Finding the interval that with "high probability" the random variable drawn from a binomial distribution (n, p) lies in? I am looking for an interval $J = [a, b]$ (for $0\leq a,b\leq n$) such that the random variable $0\leq X\leq n$ drawn from a binomial distribution with success probability of $p$ lies within $J$ with probability at least $1-\epsilon$, for a given small $\epsilon$.
I know this might seem easy but I realized that I have forgotten it when I faced it in one part of a problem I'm working on (this is not a homework problem. I'm solving a research problem and faced it and had difficulty remembering stuff).
I know that I can apply Chernoff bound for the upper tail and use Stirling's formula for the lower tail but the simplifying seems tedious. I'm pretty sure that this has been well studied but I don't know the keyword to search for. I did try "confidence interval" but then realized it refers to something else in this context.
Does anyone have any ideas?
Appreciated
 A: The actual answers have no closed form. Concentration inequalities like the results you mention are approximations that give a slightly looser bound, in exchange for simplifying the calculations. It's a question of where in the quality-to-simplicity tradeoff you want to be.
I'm a fan of Hoeffding's inequality, which applies to $\mathrm{Binomial}(n,p)$ and more generally to sums of $n$ independent random variables from $[0,1]$. It says that if the sum has mean $\mu$, then it will be in the interval $[\mu-nt, \mu+nt]$ with probability at least $1-\epsilon = 1-2 e^{-2nt^2}$.

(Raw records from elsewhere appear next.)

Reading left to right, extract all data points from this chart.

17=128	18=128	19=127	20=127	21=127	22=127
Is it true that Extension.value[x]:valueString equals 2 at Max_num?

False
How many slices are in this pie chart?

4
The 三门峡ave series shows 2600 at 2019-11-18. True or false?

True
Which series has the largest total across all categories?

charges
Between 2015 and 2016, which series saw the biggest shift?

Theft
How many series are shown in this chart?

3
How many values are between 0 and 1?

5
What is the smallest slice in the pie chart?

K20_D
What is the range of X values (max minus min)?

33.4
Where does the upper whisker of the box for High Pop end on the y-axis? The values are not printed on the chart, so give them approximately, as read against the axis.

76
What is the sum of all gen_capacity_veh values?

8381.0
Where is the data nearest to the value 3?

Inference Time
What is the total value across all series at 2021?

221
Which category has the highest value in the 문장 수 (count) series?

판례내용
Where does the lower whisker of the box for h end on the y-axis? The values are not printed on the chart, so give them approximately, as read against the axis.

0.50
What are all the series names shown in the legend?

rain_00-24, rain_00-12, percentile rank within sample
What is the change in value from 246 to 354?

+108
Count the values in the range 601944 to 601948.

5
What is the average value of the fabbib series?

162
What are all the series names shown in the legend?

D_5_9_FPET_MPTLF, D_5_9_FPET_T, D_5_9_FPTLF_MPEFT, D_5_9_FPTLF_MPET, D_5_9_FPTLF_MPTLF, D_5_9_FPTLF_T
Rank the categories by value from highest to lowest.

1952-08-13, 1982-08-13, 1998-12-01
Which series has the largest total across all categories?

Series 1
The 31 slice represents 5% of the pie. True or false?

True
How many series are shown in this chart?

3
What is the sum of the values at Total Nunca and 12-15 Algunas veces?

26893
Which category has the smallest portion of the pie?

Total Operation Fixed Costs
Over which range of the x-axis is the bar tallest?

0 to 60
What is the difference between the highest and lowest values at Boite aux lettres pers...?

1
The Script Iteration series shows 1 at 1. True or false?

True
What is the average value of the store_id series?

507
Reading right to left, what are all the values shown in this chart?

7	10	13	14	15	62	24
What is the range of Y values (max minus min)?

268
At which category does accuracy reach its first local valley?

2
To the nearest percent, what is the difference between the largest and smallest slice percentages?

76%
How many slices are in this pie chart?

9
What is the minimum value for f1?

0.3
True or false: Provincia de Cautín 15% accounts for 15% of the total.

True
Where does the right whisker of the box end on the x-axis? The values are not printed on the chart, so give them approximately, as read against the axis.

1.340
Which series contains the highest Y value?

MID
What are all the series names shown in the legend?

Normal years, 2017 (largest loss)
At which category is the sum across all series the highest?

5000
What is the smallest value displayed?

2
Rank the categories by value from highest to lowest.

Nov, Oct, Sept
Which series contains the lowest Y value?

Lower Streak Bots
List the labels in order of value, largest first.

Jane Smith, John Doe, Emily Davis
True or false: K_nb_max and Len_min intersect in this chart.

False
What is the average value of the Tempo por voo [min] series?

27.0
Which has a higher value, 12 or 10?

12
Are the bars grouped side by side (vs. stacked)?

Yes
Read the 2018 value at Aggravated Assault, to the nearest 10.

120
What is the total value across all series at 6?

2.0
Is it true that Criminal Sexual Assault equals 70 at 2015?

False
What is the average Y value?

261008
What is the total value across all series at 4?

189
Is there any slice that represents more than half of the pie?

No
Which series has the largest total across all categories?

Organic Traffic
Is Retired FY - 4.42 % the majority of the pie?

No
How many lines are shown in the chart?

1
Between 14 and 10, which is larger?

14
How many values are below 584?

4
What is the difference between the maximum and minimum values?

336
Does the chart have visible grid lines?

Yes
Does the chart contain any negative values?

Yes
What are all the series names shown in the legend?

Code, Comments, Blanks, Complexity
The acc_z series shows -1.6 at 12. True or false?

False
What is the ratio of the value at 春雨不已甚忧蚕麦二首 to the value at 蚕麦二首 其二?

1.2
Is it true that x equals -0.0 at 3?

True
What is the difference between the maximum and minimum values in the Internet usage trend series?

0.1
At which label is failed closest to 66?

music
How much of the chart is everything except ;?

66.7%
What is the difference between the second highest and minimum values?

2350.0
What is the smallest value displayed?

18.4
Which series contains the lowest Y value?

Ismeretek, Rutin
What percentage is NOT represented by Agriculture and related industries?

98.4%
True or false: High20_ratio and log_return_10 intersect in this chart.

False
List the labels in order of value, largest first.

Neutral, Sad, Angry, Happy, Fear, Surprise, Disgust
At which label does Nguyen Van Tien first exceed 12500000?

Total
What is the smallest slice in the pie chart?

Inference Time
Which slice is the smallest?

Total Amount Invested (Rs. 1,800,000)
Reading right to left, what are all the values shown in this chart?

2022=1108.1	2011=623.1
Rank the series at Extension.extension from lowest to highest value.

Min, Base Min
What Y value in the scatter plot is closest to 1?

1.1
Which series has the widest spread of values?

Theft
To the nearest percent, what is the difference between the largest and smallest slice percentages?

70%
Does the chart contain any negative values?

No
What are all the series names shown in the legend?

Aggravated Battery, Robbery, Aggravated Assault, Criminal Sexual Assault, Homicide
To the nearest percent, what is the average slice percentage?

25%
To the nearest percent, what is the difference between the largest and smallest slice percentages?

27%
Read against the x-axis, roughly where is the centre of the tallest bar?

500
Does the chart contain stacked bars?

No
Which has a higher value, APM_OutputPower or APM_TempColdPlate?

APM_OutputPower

Solving for $t$ in terms of $\epsilon$, we get an interval of $\left[\mu - \sqrt{\frac n2 \ln \frac2\epsilon}, \mu + \sqrt{\frac n2 \ln \frac2\epsilon}\right]$ which is not awfully complicated. For the binomial distribution, of course, $\mu = np$. These bounds will generally not be integers, so you can round them to get a slightly tighter interval; for example, an interval of $[19.7, 35.3]$ is really an interval of $[20,35]$.
You might be unhappy with this interval when $p$ is very close to $0$ (or to $1$), because the simplicity tradeoff in Hoeffding's inequality is to have no dependence on $p$ (except to determine $\mu$).
Similarly, using the loosest form of the Chernoff bound we get an interval of $[(1-\delta)\mu, (1+\delta)\mu]$ with $\epsilon = 2e^{-\delta^2\mu/3}$, and for a given $\epsilon$ this is an interval of $\left[\mu - \sqrt{\frac \mu 3 \ln \frac2\epsilon} , \mu + \sqrt{\frac \mu 3 \ln \frac2\epsilon} \right]$. This form of the Chernoff bound is only valid when $\delta \le 1$, or when $\epsilon \ge 2 e^{-\mu/3}$, which means $\mu = np$ cannot be too small. However, the condition "cannot be too small" is much weaker here - in order to be able to find an interval for $\epsilon = 0.01$, you need $\mu \ge 16$, for instance. This, plus the fact that the Chernoff bound has an error term in terms of $\mu$ and not $n$, means it's better for small values of $p$.
When $p$ gets even smaller than that, you probably want to be messing with the Poisson approximation. One thing that's useful is that if $X \sim \mathrm{Binomial}(n,p)$ and $Y \sim \mathrm{Poisson}(np)$, then $\Pr[Y \ge k]$ is an upper bound on $\Pr[X \ge k]$. So the Poisson distribution can be used to find the upper bound on your interval, which is generally the more difficult of the two. A useful inequality for $Y \sim \mathrm{Poisson}(\lambda)$ is $\Pr[Y \ge y] \le e^{y-\lambda} (\frac y\lambda)^{-y}$, which is a Chernoff-type bound on the Poisson distribution - but this is hard to conveniently solve for $\epsilon$.